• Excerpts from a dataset
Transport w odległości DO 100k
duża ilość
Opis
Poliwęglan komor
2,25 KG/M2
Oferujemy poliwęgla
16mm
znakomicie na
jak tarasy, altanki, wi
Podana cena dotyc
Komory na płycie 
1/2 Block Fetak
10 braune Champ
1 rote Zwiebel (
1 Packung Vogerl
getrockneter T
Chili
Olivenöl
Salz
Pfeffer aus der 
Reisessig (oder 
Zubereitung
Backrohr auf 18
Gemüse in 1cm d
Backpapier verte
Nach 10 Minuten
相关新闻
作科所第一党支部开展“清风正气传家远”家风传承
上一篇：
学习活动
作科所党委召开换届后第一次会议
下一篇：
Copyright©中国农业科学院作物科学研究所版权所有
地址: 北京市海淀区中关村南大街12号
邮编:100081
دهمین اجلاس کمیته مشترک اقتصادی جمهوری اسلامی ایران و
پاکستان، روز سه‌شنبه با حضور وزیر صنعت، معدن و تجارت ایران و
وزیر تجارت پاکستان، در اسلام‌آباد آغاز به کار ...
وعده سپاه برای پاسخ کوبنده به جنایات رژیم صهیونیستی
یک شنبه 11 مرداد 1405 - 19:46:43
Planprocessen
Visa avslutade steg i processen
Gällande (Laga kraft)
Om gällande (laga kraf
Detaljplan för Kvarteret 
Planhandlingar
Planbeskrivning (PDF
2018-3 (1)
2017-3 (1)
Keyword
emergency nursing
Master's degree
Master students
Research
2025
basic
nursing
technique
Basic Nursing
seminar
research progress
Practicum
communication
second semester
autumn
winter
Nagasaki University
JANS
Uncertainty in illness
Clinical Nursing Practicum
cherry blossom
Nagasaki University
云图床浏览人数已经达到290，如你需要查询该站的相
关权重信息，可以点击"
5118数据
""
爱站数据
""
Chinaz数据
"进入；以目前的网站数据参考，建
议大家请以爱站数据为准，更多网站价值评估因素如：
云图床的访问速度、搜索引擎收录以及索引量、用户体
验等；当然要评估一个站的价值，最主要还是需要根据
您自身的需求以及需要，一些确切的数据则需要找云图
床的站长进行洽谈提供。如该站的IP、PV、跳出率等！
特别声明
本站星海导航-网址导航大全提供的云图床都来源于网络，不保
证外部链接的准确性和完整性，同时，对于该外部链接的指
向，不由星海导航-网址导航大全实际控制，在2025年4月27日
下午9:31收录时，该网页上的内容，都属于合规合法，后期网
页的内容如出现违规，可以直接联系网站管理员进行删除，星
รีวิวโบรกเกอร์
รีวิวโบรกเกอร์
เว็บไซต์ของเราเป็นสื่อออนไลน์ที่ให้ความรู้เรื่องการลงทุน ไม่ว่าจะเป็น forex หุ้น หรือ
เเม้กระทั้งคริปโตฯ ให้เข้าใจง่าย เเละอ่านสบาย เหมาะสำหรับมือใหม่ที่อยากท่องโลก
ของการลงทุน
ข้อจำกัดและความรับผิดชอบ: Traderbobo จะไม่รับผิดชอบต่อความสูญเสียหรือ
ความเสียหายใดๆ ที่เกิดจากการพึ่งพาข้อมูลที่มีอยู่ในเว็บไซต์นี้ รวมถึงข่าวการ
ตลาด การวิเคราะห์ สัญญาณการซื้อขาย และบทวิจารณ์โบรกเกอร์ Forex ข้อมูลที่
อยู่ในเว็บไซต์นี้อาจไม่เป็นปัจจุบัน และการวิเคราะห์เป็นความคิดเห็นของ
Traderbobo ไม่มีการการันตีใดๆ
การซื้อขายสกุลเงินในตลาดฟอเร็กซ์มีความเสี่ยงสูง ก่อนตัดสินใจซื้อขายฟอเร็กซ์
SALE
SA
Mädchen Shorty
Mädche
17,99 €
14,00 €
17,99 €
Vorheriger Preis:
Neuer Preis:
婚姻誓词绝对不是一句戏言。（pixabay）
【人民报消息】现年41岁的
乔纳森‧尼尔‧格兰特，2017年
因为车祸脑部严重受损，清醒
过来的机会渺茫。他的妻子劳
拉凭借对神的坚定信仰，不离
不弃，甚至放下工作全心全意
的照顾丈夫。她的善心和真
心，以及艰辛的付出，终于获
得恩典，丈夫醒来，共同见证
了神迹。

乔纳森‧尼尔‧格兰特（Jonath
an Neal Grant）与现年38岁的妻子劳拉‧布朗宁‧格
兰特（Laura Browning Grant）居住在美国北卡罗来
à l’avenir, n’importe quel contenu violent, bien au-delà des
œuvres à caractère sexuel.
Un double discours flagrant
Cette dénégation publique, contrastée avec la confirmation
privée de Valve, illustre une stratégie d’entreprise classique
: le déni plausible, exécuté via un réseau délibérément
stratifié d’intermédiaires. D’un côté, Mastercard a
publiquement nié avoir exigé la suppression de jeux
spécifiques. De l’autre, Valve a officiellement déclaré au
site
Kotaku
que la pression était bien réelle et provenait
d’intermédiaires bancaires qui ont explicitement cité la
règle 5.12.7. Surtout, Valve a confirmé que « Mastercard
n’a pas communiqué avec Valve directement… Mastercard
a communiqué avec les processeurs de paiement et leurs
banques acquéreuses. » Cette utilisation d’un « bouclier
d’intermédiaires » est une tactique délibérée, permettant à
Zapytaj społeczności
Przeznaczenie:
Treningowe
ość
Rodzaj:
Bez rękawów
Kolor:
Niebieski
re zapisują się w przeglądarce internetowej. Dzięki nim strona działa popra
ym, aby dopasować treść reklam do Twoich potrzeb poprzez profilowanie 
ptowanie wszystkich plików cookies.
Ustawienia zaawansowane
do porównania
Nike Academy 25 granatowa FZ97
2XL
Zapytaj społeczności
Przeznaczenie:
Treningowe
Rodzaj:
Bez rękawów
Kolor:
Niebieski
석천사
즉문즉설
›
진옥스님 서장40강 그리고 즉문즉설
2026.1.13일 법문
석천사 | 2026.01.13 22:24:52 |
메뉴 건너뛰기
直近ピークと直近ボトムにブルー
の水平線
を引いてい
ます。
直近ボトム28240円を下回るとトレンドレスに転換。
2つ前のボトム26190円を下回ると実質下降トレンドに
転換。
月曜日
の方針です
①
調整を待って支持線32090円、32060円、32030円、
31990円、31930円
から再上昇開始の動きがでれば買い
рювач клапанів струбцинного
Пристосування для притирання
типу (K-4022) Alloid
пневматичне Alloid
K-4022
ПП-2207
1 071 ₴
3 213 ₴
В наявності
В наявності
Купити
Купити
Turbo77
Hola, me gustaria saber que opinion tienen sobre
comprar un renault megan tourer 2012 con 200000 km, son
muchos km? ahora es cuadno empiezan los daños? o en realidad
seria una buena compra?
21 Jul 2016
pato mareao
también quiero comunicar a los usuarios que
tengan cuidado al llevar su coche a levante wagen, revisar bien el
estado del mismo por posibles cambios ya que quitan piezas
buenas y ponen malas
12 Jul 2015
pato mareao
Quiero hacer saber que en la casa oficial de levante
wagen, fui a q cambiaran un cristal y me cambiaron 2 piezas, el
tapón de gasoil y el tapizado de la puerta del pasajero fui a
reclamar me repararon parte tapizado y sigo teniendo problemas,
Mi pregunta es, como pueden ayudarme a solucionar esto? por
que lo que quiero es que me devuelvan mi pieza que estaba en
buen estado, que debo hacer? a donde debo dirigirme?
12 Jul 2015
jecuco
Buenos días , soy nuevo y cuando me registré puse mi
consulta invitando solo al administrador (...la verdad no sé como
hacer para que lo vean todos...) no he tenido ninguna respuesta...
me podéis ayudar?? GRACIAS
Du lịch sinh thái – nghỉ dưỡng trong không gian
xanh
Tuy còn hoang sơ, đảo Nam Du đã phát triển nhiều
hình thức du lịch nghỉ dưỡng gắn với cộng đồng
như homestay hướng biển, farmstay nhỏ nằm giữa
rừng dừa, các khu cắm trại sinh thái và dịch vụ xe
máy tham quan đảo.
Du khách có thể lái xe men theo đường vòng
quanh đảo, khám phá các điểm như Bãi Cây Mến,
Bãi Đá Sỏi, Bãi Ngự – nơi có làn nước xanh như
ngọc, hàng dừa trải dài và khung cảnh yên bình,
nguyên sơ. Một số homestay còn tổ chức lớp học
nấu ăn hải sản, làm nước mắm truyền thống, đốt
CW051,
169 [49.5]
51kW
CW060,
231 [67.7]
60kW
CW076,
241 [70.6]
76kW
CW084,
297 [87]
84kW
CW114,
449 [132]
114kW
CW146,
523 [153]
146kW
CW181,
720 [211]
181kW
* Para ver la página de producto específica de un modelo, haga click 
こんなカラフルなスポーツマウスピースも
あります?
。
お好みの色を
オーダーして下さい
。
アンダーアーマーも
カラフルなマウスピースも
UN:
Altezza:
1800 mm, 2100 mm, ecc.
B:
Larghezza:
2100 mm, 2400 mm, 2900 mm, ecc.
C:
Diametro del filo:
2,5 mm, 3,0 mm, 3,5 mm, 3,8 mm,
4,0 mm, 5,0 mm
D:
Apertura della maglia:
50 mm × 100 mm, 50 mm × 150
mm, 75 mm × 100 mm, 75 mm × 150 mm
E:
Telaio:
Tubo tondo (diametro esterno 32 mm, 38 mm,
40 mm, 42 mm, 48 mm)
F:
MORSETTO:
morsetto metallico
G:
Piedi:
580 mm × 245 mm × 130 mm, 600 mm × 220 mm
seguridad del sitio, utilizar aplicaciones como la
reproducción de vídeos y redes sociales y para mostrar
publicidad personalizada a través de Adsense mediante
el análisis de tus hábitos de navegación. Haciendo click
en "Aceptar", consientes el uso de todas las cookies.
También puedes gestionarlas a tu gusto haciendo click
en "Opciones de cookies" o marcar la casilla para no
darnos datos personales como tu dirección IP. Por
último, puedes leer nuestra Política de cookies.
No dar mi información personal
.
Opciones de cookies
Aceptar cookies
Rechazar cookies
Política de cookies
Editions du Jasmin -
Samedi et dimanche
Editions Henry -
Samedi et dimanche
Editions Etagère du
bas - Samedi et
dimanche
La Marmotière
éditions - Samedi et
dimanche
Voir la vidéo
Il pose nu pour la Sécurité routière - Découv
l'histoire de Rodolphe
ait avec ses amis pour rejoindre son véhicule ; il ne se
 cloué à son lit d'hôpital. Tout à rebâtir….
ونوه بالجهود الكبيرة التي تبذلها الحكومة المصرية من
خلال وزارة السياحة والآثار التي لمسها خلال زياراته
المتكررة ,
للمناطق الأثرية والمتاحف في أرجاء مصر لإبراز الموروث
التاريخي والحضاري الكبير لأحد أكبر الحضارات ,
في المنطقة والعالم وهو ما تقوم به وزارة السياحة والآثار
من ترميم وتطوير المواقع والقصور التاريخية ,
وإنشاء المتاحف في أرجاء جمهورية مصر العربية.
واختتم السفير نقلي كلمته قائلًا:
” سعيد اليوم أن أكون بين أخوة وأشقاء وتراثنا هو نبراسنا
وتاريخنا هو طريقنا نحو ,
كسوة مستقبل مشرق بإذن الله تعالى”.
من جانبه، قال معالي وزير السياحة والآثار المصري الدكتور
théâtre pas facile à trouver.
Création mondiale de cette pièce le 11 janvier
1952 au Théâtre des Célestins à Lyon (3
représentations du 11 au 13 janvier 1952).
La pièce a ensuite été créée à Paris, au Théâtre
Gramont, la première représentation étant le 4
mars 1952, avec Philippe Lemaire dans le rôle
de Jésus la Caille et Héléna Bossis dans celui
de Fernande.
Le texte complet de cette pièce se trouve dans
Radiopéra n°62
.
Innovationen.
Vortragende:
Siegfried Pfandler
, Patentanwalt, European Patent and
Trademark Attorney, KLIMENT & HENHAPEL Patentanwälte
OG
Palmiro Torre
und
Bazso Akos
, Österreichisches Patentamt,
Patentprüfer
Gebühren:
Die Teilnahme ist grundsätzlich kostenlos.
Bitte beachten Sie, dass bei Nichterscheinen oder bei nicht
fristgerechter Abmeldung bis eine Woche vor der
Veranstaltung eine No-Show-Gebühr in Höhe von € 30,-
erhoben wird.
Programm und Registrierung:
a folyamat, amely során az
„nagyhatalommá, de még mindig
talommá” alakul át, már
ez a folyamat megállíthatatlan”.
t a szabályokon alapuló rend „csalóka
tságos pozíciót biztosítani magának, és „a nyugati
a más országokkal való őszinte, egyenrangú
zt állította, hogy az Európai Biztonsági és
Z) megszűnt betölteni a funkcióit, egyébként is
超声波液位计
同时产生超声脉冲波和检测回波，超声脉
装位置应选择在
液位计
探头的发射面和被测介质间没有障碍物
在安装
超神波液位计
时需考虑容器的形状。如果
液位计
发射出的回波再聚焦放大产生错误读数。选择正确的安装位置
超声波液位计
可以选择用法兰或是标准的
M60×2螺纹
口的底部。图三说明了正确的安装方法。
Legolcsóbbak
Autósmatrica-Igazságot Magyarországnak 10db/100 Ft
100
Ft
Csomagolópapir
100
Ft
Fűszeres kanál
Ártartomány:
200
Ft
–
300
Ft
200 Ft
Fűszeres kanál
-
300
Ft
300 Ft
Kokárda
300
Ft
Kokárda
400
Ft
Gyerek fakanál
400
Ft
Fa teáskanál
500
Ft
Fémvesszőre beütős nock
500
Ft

• Job
Set down, from the entries above, exactly the lines from the one with "ait avec ses" up to and including the one with "représentations du 11 au 13 janvier 1952).", and no other lines.

• Output for this task
ait avec ses amis pour rejoindre son véhicule ; il ne se
 cloué à son lit d'hôpital. Tout à rebâtir….
ونوه بالجهود الكبيرة التي تبذلها الحكومة المصرية من
خلال وزارة السياحة والآثار التي لمسها خلال زياراته
المتكررة ,
للمناطق الأثرية والمتاحف في أرجاء مصر لإبراز الموروث
التاريخي والحضاري الكبير لأحد أكبر الحضارات ,
في المنطقة والعالم وهو ما تقوم به وزارة السياحة والآثار
من ترميم وتطوير المواقع والقصور التاريخية ,
وإنشاء المتاحف في أرجاء جمهورية مصر العربية.
واختتم السفير نقلي كلمته قائلًا:
” سعيد اليوم أن أكون بين أخوة وأشقاء وتراثنا هو نبراسنا
وتاريخنا هو طريقنا نحو ,
كسوة مستقبل مشرق بإذن الله تعالى”.
من جانبه، قال معالي وزير السياحة والآثار المصري الدكتور
théâtre pas facile à trouver.
Création mondiale de cette pièce le 11 janvier
1952 au Théâtre des Célestins à Lyon (3
représentations du 11 au 13 janvier 1952).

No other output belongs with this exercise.